>> Begin
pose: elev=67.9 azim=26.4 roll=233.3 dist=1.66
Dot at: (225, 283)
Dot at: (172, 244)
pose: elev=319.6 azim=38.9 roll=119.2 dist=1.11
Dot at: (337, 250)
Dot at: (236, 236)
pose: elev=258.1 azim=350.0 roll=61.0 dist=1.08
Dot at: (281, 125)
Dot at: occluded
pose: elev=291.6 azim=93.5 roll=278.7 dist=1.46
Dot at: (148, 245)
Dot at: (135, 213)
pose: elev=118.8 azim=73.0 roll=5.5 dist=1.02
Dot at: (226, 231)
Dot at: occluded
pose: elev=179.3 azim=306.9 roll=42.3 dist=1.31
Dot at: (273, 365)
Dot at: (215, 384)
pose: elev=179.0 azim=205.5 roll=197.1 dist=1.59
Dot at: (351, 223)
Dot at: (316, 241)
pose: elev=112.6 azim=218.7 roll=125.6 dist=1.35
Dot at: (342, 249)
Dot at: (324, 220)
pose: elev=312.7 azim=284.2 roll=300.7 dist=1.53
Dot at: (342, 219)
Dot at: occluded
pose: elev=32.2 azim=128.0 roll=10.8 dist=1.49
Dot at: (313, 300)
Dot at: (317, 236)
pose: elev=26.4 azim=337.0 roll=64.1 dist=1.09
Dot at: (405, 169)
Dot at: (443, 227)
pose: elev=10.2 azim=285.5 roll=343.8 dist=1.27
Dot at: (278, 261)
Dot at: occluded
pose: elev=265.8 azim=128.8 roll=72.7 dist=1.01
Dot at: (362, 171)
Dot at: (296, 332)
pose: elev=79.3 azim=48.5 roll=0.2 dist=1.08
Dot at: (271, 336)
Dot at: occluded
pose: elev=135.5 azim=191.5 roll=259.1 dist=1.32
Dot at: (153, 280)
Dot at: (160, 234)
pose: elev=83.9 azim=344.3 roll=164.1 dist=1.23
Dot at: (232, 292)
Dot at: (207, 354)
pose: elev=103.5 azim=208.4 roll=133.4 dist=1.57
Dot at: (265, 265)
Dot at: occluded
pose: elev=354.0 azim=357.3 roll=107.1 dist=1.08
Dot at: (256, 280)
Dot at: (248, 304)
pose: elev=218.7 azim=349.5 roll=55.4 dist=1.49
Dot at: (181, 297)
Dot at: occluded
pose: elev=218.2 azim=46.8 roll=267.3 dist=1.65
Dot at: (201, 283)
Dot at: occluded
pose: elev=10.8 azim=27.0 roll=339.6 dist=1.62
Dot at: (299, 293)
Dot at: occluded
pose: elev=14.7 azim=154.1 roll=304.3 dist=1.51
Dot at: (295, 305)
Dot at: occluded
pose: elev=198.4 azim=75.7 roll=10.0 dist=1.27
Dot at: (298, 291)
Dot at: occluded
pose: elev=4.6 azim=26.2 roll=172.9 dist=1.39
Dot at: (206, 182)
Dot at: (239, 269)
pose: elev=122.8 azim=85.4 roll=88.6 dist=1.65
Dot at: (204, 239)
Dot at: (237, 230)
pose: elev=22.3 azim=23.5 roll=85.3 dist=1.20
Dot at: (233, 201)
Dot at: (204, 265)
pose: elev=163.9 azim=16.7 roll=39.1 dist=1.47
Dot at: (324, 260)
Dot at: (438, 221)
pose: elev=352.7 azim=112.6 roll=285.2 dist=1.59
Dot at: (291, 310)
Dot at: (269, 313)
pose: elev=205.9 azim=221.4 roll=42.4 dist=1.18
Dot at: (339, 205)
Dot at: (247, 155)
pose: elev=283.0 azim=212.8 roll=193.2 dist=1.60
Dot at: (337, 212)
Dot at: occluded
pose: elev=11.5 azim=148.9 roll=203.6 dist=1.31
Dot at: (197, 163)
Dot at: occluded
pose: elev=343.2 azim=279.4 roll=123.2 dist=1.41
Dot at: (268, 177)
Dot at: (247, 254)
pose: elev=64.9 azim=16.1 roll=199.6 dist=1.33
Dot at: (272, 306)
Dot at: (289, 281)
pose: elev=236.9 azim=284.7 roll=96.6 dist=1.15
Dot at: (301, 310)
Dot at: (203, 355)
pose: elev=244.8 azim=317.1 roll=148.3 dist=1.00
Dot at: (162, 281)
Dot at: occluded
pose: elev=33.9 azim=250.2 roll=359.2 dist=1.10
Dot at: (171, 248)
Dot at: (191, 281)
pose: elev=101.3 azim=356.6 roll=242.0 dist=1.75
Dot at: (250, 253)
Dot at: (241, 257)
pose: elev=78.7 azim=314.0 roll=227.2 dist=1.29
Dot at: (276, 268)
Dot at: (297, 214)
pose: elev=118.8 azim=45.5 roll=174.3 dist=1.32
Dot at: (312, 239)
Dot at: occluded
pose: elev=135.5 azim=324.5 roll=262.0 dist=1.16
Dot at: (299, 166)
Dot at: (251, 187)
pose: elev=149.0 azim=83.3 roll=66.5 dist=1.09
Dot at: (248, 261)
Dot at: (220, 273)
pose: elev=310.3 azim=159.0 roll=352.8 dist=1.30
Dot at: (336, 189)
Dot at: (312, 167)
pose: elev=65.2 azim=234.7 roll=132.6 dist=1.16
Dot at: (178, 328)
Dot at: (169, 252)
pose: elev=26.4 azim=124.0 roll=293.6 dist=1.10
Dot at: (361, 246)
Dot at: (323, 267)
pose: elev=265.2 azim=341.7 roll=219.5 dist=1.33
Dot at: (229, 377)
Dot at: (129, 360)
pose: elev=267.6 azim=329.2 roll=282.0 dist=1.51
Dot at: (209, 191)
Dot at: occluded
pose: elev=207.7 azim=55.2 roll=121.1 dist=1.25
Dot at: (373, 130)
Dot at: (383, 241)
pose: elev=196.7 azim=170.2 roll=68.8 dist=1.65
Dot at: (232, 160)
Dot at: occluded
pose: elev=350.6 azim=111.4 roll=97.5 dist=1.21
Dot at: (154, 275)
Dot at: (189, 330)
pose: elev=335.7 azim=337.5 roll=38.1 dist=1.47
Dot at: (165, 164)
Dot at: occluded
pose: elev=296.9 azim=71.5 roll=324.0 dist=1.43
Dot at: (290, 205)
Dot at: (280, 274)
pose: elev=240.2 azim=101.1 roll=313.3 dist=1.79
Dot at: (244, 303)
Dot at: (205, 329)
>> End
CHALLENGE: Rewrite all of the entries above, replacing "pose" with "camera" wherever it appears and leaving everything else unchanged.

WRITTEN RESPONSE:
camera: elev=67.9 azim=26.4 roll=233.3 dist=1.66
Dot at: (225, 283)
Dot at: (172, 244)
camera: elev=319.6 azim=38.9 roll=119.2 dist=1.11
Dot at: (337, 250)
Dot at: (236, 236)
camera: elev=258.1 azim=350.0 roll=61.0 dist=1.08
Dot at: (281, 125)
Dot at: occluded
camera: elev=291.6 azim=93.5 roll=278.7 dist=1.46
Dot at: (148, 245)
Dot at: (135, 213)
camera: elev=118.8 azim=73.0 roll=5.5 dist=1.02
Dot at: (226, 231)
Dot at: occluded
camera: elev=179.3 azim=306.9 roll=42.3 dist=1.31
Dot at: (273, 365)
Dot at: (215, 384)
camera: elev=179.0 azim=205.5 roll=197.1 dist=1.59
Dot at: (351, 223)
Dot at: (316, 241)
camera: elev=112.6 azim=218.7 roll=125.6 dist=1.35
Dot at: (342, 249)
Dot at: (324, 220)
camera: elev=312.7 azim=284.2 roll=300.7 dist=1.53
Dot at: (342, 219)
Dot at: occluded
camera: elev=32.2 azim=128.0 roll=10.8 dist=1.49
Dot at: (313, 300)
Dot at: (317, 236)
camera: elev=26.4 azim=337.0 roll=64.1 dist=1.09
Dot at: (405, 169)
Dot at: (443, 227)
camera: elev=10.2 azim=285.5 roll=343.8 dist=1.27
Dot at: (278, 261)
Dot at: occluded
camera: elev=265.8 azim=128.8 roll=72.7 dist=1.01
Dot at: (362, 171)
Dot at: (296, 332)
camera: elev=79.3 azim=48.5 roll=0.2 dist=1.08
Dot at: (271, 336)
Dot at: occluded
camera: elev=135.5 azim=191.5 roll=259.1 dist=1.32
Dot at: (153, 280)
Dot at: (160, 234)
camera: elev=83.9 azim=344.3 roll=164.1 dist=1.23
Dot at: (232, 292)
Dot at: (207, 354)
camera: elev=103.5 azim=208.4 roll=133.4 dist=1.57
Dot at: (265, 265)
Dot at: occluded
camera: elev=354.0 azim=357.3 roll=107.1 dist=1.08
Dot at: (256, 280)
Dot at: (248, 304)
camera: elev=218.7 azim=349.5 roll=55.4 dist=1.49
Dot at: (181, 297)
Dot at: occluded
camera: elev=218.2 azim=46.8 roll=267.3 dist=1.65
Dot at: (201, 283)
Dot at: occluded
camera: elev=10.8 azim=27.0 roll=339.6 dist=1.62
Dot at: (299, 293)
Dot at: occluded
camera: elev=14.7 azim=154.1 roll=304.3 dist=1.51
Dot at: (295, 305)
Dot at: occluded
camera: elev=198.4 azim=75.7 roll=10.0 dist=1.27
Dot at: (298, 291)
Dot at: occluded
camera: elev=4.6 azim=26.2 roll=172.9 dist=1.39
Dot at: (206, 182)
Dot at: (239, 269)
camera: elev=122.8 azim=85.4 roll=88.6 dist=1.65
Dot at: (204, 239)
Dot at: (237, 230)
camera: elev=22.3 azim=23.5 roll=85.3 dist=1.20
Dot at: (233, 201)
Dot at: (204, 265)
camera: elev=163.9 azim=16.7 roll=39.1 dist=1.47
Dot at: (324, 260)
Dot at: (438, 221)
camera: elev=352.7 azim=112.6 roll=285.2 dist=1.59
Dot at: (291, 310)
Dot at: (269, 313)
camera: elev=205.9 azim=221.4 roll=42.4 dist=1.18
Dot at: (339, 205)
Dot at: (247, 155)
camera: elev=283.0 azim=212.8 roll=193.2 dist=1.60
Dot at: (337, 212)
Dot at: occluded
camera: elev=11.5 azim=148.9 roll=203.6 dist=1.31
Dot at: (197, 163)
Dot at: occluded
camera: elev=343.2 azim=279.4 roll=123.2 dist=1.41
Dot at: (268, 177)
Dot at: (247, 254)
camera: elev=64.9 azim=16.1 roll=199.6 dist=1.33
Dot at: (272, 306)
Dot at: (289, 281)
camera: elev=236.9 azim=284.7 roll=96.6 dist=1.15
Dot at: (301, 310)
Dot at: (203, 355)
camera: elev=244.8 azim=317.1 roll=148.3 dist=1.00
Dot at: (162, 281)
Dot at: occluded
camera: elev=33.9 azim=250.2 roll=359.2 dist=1.10
Dot at: (171, 248)
Dot at: (191, 281)
camera: elev=101.3 azim=356.6 roll=242.0 dist=1.75
Dot at: (250, 253)
Dot at: (241, 257)
camera: elev=78.7 azim=314.0 roll=227.2 dist=1.29
Dot at: (276, 268)
Dot at: (297, 214)
camera: elev=118.8 azim=45.5 roll=174.3 dist=1.32
Dot at: (312, 239)
Dot at: occluded
camera: elev=135.5 azim=324.5 roll=262.0 dist=1.16
Dot at: (299, 166)
Dot at: (251, 187)
camera: elev=149.0 azim=83.3 roll=66.5 dist=1.09
Dot at: (248, 261)
Dot at: (220, 273)
camera: elev=310.3 azim=159.0 roll=352.8 dist=1.30
Dot at: (336, 189)
Dot at: (312, 167)
camera: elev=65.2 azim=234.7 roll=132.6 dist=1.16
Dot at: (178, 328)
Dot at: (169, 252)
camera: elev=26.4 azim=124.0 roll=293.6 dist=1.10
Dot at: (361, 246)
Dot at: (323, 267)
camera: elev=265.2 azim=341.7 roll=219.5 dist=1.33
Dot at: (229, 377)
Dot at: (129, 360)
camera: elev=267.6 azim=329.2 roll=282.0 dist=1.51
Dot at: (209, 191)
Dot at: occluded
camera: elev=207.7 azim=55.2 roll=121.1 dist=1.25
Dot at: (373, 130)
Dot at: (383, 241)
camera: elev=196.7 azim=170.2 roll=68.8 dist=1.65
Dot at: (232, 160)
Dot at: occluded
camera: elev=350.6 azim=111.4 roll=97.5 dist=1.21
Dot at: (154, 275)
Dot at: (189, 330)
camera: elev=335.7 azim=337.5 roll=38.1 dist=1.47
Dot at: (165, 164)
Dot at: occluded
camera: elev=296.9 azim=71.5 roll=324.0 dist=1.43
Dot at: (290, 205)
Dot at: (280, 274)
camera: elev=240.2 azim=101.1 roll=313.3 dist=1.79
Dot at: (244, 303)
Dot at: (205, 329)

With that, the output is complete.